黎明
期待せず期待されない関係、一方的に庇護もしくは応援する関係、攻撃を受けては反撃する関係、利と理の交渉による停戦協定を結んだ関係、互いに邪魔にならないように距離を置く関係。それが俺の人間関係の全てであった。
そんな取るに足らない人間の人生に対し、謝罪し、あまつさえ嫌われたくないと吐露する。
それは俺がこの世にいていいんだと。
居場所があるんだと。
そう思えた。
空が白む。
夜のとばりが畳まれ始める。
群青と柑子色に二つに空が分かれた。
それは俺の心に陽が差したことを言葉以上の雄大さをもって知らせるものであった。
つまるところ俺の意思表示である
俺とアンジェラはその空に、どちらからともなく笑った。
「恥ずかしいな。隠し事できないじゃねえか」
アンジェラは人差し指で瞼をなぞるように拭く。
「なんのことかしら。口で言ってくれなきゃわからないわ」
「意地悪しないでくれ。

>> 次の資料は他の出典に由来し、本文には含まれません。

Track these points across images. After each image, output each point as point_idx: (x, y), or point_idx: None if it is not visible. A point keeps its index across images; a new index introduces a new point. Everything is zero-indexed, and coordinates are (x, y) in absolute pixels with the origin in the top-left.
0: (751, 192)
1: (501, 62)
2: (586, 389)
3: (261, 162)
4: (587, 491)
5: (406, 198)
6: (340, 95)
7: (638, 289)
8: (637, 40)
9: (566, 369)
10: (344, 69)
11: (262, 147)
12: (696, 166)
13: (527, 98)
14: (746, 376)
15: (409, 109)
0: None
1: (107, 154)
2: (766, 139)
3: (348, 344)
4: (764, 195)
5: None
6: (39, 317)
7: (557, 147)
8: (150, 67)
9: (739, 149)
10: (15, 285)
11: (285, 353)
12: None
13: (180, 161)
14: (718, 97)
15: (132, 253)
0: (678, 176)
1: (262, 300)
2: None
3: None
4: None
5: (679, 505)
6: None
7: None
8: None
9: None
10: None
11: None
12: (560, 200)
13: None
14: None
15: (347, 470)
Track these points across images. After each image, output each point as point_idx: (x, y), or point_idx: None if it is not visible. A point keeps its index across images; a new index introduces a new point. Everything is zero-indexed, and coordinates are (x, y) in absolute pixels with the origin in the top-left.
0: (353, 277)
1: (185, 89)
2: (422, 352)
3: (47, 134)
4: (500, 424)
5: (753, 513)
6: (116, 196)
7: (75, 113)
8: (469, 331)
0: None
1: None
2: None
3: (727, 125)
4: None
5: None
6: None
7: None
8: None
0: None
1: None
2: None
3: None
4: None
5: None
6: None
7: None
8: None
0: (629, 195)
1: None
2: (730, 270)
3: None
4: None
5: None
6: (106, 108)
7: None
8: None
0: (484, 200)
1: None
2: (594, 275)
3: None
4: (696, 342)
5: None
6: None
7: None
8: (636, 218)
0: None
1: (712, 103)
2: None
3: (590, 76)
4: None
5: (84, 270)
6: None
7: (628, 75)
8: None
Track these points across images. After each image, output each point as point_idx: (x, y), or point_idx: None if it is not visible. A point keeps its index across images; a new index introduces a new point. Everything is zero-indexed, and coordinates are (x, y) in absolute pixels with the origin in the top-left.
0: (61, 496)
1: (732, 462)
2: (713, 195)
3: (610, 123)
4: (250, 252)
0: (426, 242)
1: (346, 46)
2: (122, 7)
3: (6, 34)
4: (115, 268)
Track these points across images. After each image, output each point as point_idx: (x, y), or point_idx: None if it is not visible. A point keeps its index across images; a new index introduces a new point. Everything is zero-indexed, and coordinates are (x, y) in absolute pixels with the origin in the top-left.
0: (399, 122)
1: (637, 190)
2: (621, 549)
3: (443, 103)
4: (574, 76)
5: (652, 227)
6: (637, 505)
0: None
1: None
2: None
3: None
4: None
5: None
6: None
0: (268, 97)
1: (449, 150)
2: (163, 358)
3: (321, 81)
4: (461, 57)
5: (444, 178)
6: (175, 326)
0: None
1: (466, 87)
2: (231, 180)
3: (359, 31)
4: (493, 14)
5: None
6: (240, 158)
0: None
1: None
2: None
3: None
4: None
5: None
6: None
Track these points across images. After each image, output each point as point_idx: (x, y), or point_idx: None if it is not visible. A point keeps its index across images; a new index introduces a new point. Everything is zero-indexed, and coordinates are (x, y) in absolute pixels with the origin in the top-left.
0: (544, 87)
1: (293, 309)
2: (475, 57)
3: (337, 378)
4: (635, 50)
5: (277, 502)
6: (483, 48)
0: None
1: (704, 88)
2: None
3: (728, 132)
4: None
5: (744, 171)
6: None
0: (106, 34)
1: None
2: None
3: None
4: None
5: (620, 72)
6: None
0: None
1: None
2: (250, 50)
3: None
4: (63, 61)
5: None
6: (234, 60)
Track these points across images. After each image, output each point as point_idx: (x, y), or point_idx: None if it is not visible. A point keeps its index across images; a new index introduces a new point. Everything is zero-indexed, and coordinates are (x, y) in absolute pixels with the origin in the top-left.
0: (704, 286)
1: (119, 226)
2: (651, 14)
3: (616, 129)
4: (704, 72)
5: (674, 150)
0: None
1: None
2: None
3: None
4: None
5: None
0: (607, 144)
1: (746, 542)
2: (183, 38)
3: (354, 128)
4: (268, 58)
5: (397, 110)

結構恥ずかしいんだぞ」
「レディはちゃんと口で言ってくれる人が好きなの」
恥ずかしくて空を真っ直ぐ見つめる。
たぶん耳はあの柑子色に負けず劣らず赤みを帯びているだろう。
「嫌うわけがない。俺のことを俺以上に想っている人を嫌うわけがない」
「……ありがと。でもそこは嘘でも愛してるって言って欲しかったわ」
「嘘をつけないのはわかってるだろ」
「ええ、わかってる。貴方の嫌いじゃないが愛してると同じぐらい情熱的なのもわかってるわ」
「これ以上虐めないでくれ。顔から火が出そうだ」
「そうね。でも一つだけいいかしら?」
頬にアンジェラの唇が触れる。
「いつの日か貴方から唇を奪ってくれることを期待してるわ」
アンジェラは立ち上がり、腕を絡ませ俺を立ち上がらせる。
「それじゃ帰りましょ。みんな貴方の帰りを待っているわ」
手を繋ぎ、歩き出す。
地平線の彼方にある太陽を目指して。
横並びで進む。
気持ちのいい風を浴びながら、繋いだ手の暖かさを感じながら、大地を踏みしめて進んでいく。
「あと少しよ」
アンジェラがそう言った。
「ただ、可愛い門番がいるみたい」
そう続けた。
俺らが進む先に小さな体躯を精一杯に広げて立ち塞がる子供の姿があった。それは黒い影が子供を模したものであった。陽を受け、小さく、けれど濃い影。幼い日の俺を形どっているようであった。
「理不尽が待ってるだけの世界にどうして帰ろうとするの?」
正しさを求めていた頃の俺であった。